Collected data

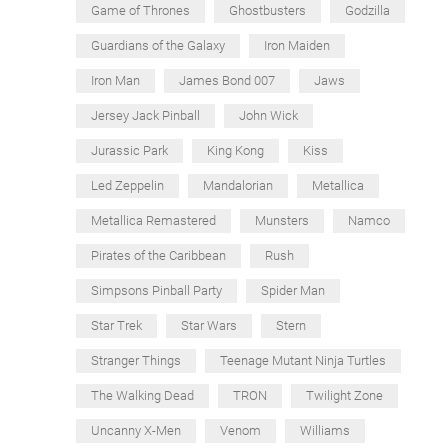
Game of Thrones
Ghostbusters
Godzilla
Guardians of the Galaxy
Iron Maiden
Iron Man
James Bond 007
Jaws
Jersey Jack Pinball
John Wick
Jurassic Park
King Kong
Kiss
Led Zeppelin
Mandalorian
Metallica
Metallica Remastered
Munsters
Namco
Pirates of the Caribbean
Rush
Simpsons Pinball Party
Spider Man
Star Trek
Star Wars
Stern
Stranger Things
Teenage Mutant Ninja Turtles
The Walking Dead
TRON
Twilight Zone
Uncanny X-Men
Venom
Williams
==
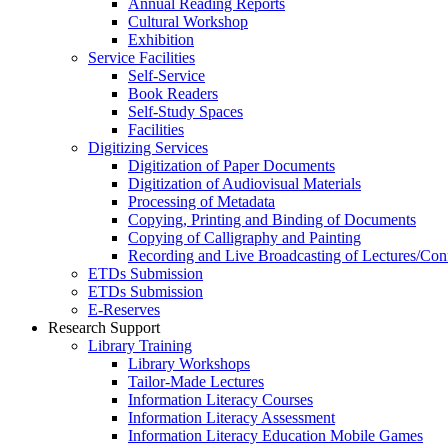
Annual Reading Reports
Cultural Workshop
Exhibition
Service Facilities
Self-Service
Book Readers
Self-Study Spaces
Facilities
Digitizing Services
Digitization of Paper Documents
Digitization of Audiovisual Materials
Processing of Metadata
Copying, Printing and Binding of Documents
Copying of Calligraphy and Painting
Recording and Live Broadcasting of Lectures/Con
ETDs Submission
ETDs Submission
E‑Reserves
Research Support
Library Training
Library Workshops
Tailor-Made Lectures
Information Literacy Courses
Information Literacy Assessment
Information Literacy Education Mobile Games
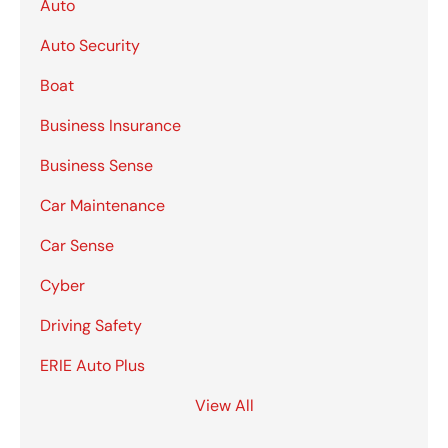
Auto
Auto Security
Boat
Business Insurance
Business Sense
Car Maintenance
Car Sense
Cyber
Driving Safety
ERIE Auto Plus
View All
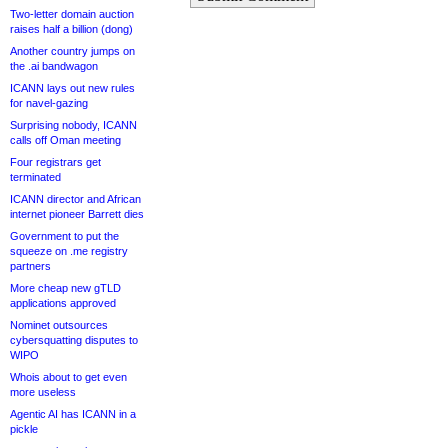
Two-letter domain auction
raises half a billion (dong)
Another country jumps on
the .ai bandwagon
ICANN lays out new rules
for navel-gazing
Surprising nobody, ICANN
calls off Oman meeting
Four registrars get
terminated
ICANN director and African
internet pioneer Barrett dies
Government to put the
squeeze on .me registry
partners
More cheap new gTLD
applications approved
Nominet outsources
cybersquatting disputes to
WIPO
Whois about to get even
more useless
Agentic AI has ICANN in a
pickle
==
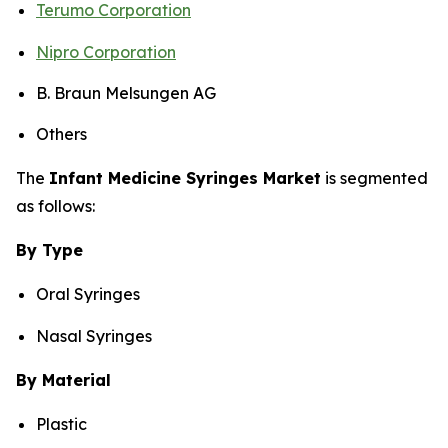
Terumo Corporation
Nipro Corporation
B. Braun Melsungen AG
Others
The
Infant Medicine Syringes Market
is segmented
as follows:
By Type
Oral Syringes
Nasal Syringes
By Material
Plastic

Exercise - Give again the stretch of lines above from the one with "Library Training" through the one with "Whois about to get even", both ends kept, and copy no pictures.

Response to the task -
Library Training
Library Workshops
Tailor-Made Lectures
Information Literacy Courses
Information Literacy Assessment
Information Literacy Education Mobile Games
Auto
Auto Security
Boat
Business Insurance
Business Sense
Car Maintenance
Car Sense
Cyber
Driving Safety
ERIE Auto Plus
View All
Two-letter domain auction
raises half a billion (dong)
Another country jumps on
the .ai bandwagon
ICANN lays out new rules
for navel-gazing
Surprising nobody, ICANN
calls off Oman meeting
Four registrars get
terminated
ICANN director and African
internet pioneer Barrett dies
Government to put the
squeeze on .me registry
partners
More cheap new gTLD
applications approved
Nominet outsources
cybersquatting disputes to
WIPO
Whois about to get even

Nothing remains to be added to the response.